After shepherding a student through his private certificate, he purchased half interest in a Bonanza. He needed 25 hours of training to satisfy the insurance company, so off we went. After the required training, I endorsed his logbook. Soon, however, I watched him make a very short pattern with steep turns. Despite lecturing him many times on the respect he must have for this aircraft, I decided to show him first-hand.

Earlier in his training we did a lot of spins. It was not easy to get the Piper Colt to spin; thankfully, it required little effort to recover. Strapped in to the Bonanza-by this time sans the dual yoke we used for his first 25 hours-we took off and I said, “Climb to three, no, make that four thousand feet.” This was my one good decision. It crossed my mind that we no longer had the dual control wheel.

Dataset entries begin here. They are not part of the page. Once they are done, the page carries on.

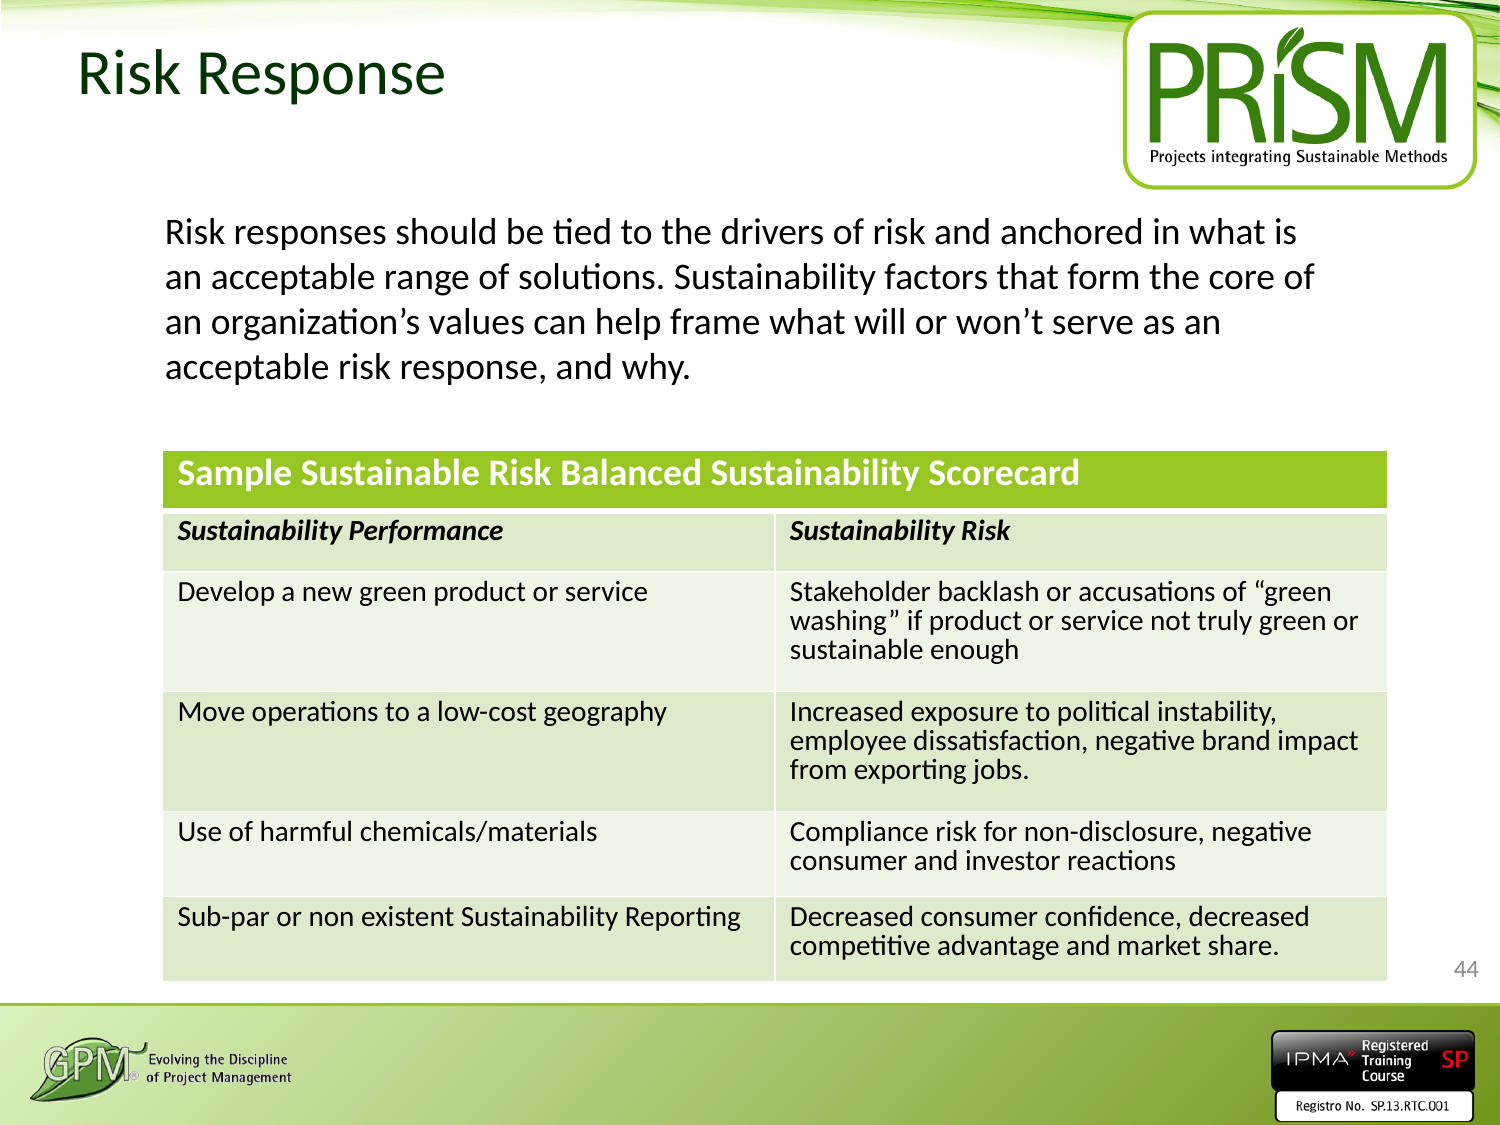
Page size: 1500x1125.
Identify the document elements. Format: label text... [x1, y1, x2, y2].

picture [1271, 1030, 1475, 1122]
title Risk Response [62, 0, 1113, 138]
table_cell Develop a new green product or service [163, 573, 774, 691]
table_cell Sub-par or non existent Sustainability Reporting [163, 897, 774, 981]
table_cell Increased exposure to political instability, employee dissatisfaction, negative brand impact from exporting jobs. [776, 692, 1387, 811]
table_cell Decreased consumer confidence, decreased competitive advantage and market share. [776, 897, 1387, 981]
table_cell Compliance risk for non-disclosure, negative consumer and investor reactions [776, 812, 1387, 896]
text_box Risk responses should be tied to the drivers of risk and anchored in what is an acceptable range of solutions. Sustainability factors that form the core of an organization’s values can help frame what will or won’t serve as an acceptable risk response, and why. [149, 199, 1350, 440]
table_cell Use of harmful chemicals/materials [163, 812, 774, 896]
table_cell Stakeholder backlash or accusations of “green washing” if product or service not truly green or sustainable enough [776, 573, 1387, 691]
table_cell Move operations to a low-cost geography [163, 692, 774, 811]
slide_number 44 [1144, 937, 1495, 998]
table_header Sample Sustainable Risk Balanced Sustainability Scorecard [163, 451, 1387, 508]
picture [2, 0, 1499, 159]
picture [24, 1031, 293, 1111]
picture [1137, 24, 1454, 171]
table_cell Sustainability Risk [776, 514, 1387, 571]
table_cell Sustainability Performance [163, 514, 774, 571]
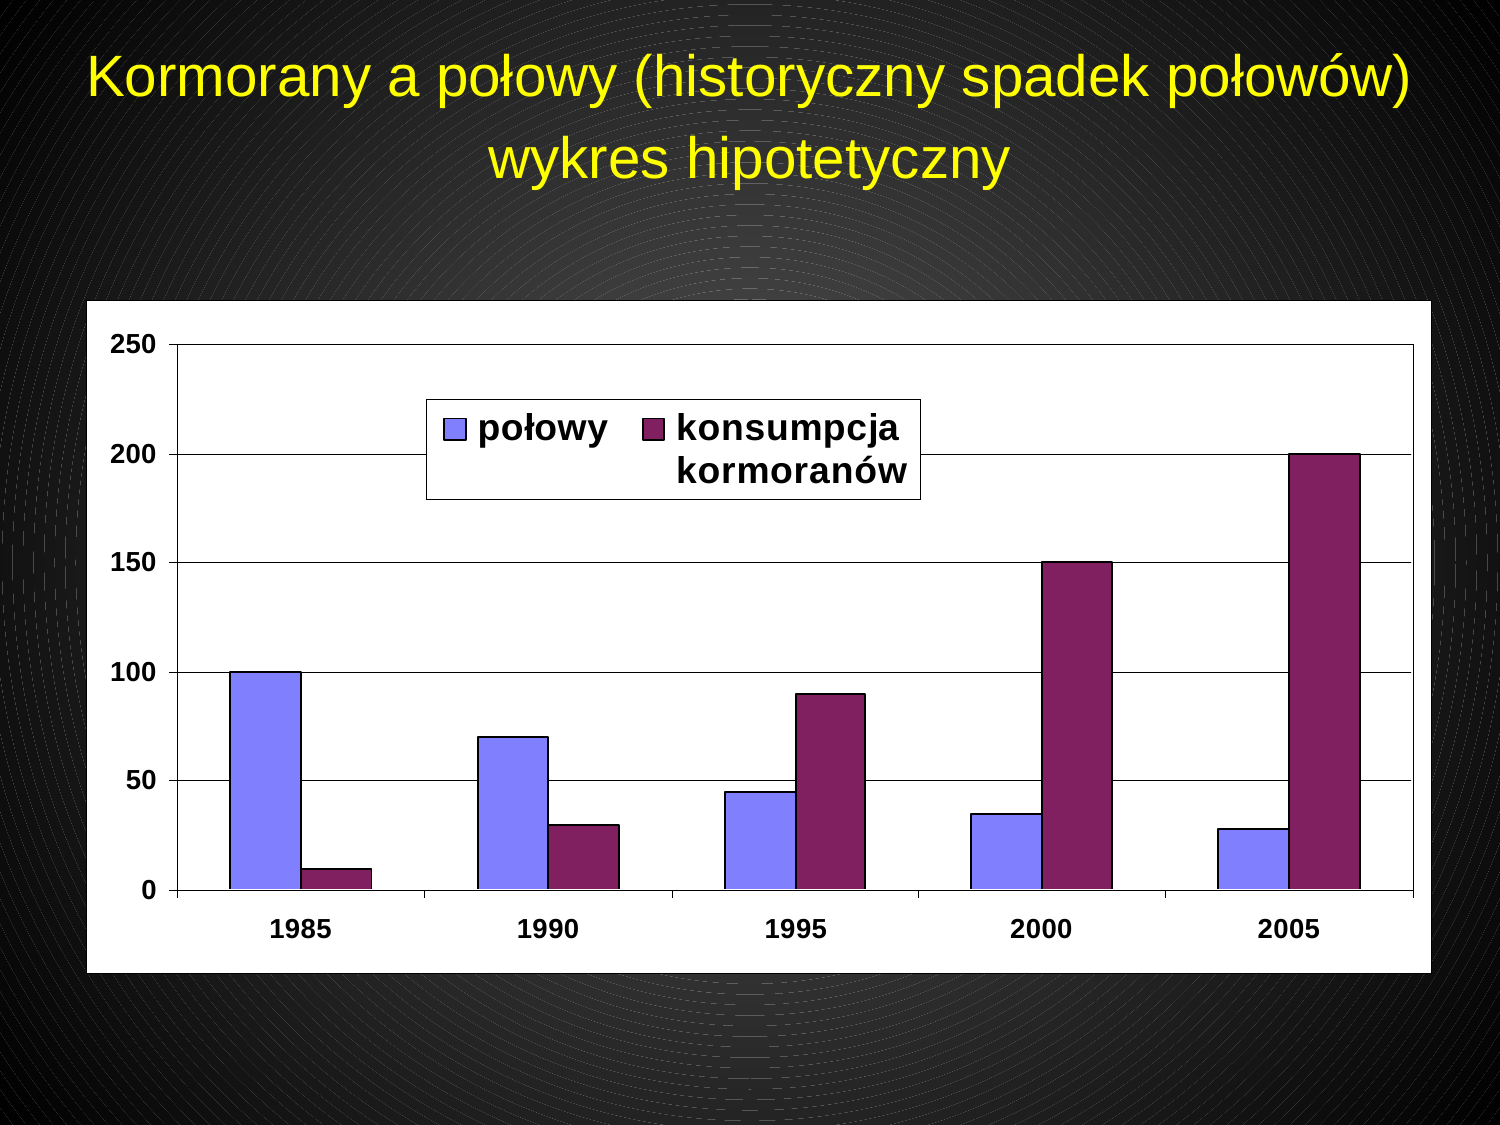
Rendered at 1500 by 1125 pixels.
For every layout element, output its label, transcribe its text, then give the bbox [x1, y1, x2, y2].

subtitle Kormorany a połowy (historyczny spadek połowów) wykres hipotetyczny [0, 31, 1500, 138]
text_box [76, 290, 1443, 983]
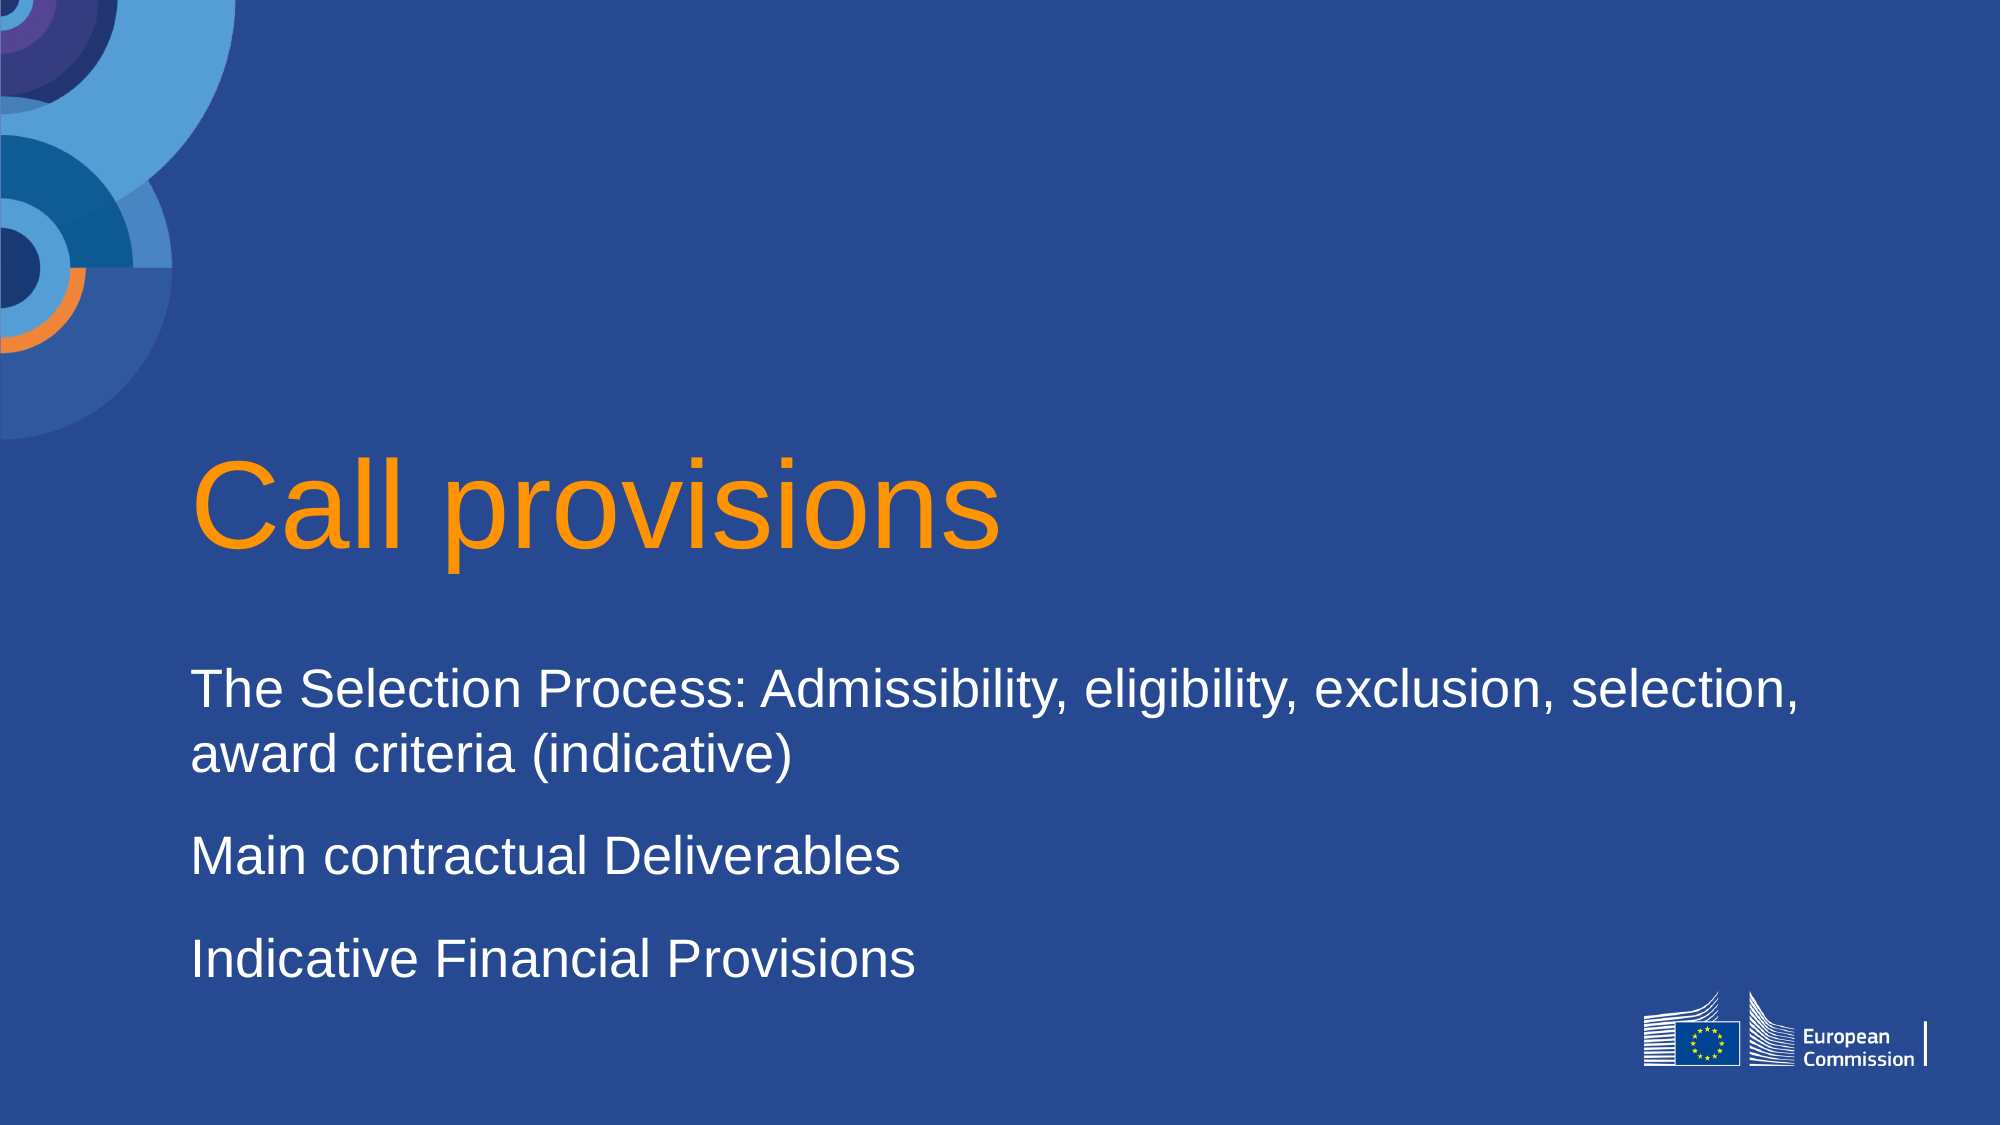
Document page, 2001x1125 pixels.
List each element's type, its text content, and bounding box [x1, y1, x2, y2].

picture [1, 0, 291, 464]
subtitle The Selection Process: Admissibility, eligibility, exclusion, selection, award criteria (indicative) Main contractual Deliverables Indicative Financial Provisions [175, 645, 1927, 918]
title Call provisions [175, 184, 1927, 576]
picture [1644, 991, 1927, 1066]
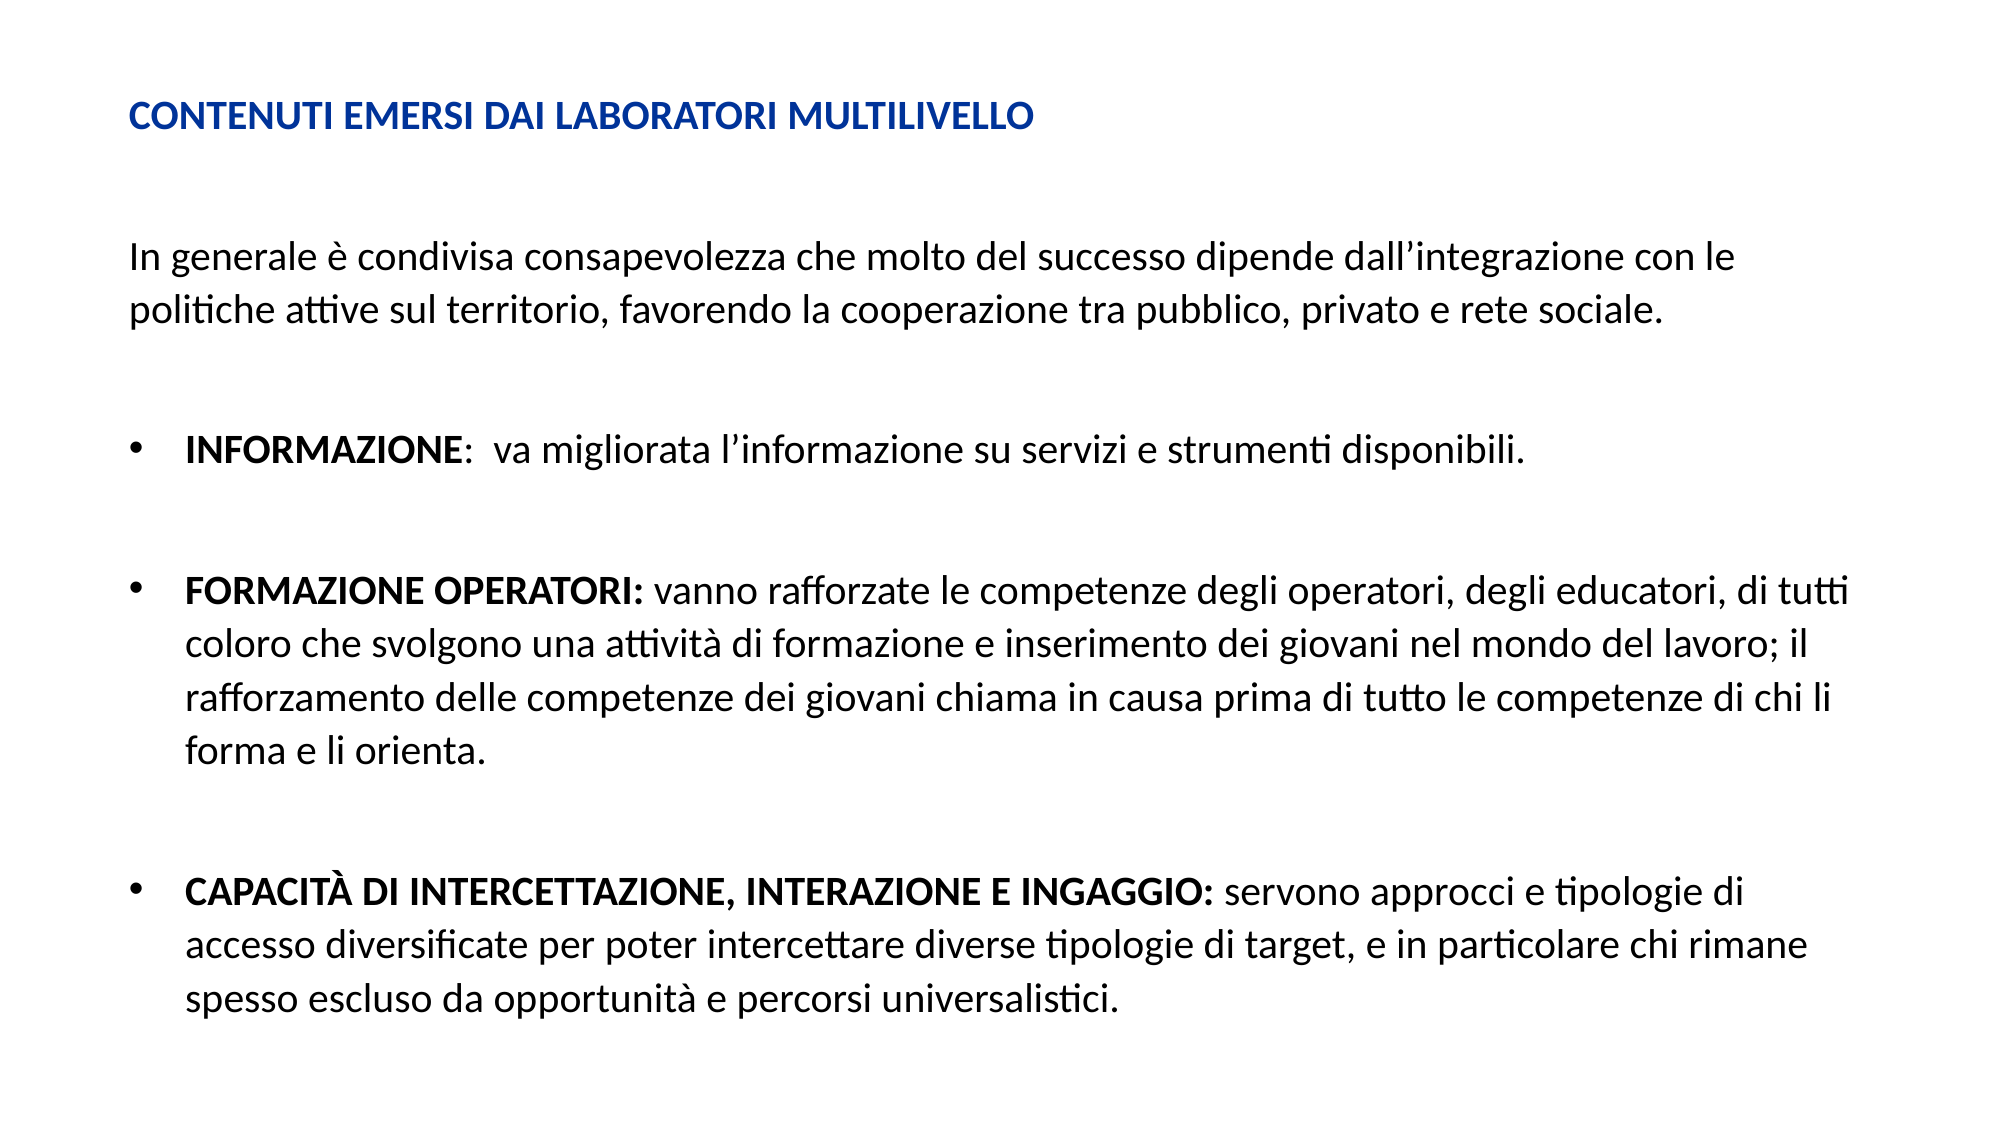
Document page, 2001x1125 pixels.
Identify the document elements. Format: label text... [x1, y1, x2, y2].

text_box CONTENUTI EMERSI DAI LABORATORI MULTILIVELLO In generale è condivisa consapevolezza che molto del successo dipende dall’integrazione con le politiche attive sul territorio, favorendo la cooperazione tra pubblico, privato e rete sociale. INFORMAZIONE: va migliorata l’informazione su servizi e strumenti disponibili. FORMAZIONE OPERATORI: vanno rafforzate le competenze degli operatori, degli educatori, di tutti coloro che svolgono una attività di formazione e inserimento dei giovani nel mondo del lavoro; il rafforzamento delle competenze dei giovani chiama in causa prima di tutto le competenze di chi li forma e li orienta. CAPACITÀ DI INTERCETTAZIONE, INTERAZIONE E INGAGGIO: servono approcci e tipologie di accesso diversificate per poter intercettare diverse tipologie di target, e in particolare chi rimane spesso escluso da opportunità e percorsi universalistici. [114, 77, 1875, 1125]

“Okay,” I said. “Slow up, put the gear down, add flaps and adjust the throttle.” Once that was accomplished, I directed him into the simulated left turn to final as steep as he had flown earlier. An approach-to-landing-stall, caught well before entering a full spin, was my plan.

“Now use some top rudder and more left aileron.” Bingo! Stall warning, one little shake and nothing but spinning cows and barns in front of us. I grabbed the gear and flap switches, got his hand from the throttle and stopped the spin. Now we were in a vertical dive in a very clean airplane with a bad reputation for such things. With both hands on the large tube that had a control wheel only on left side I started a slow smooth pullout. We completed the recovery well below 1000 ft. agl.

That was 44 years ago. I now have 28,000 hours of experience I almost didnt get if it hadnt been for the one good decision: climbing to four thousand feet instead of three.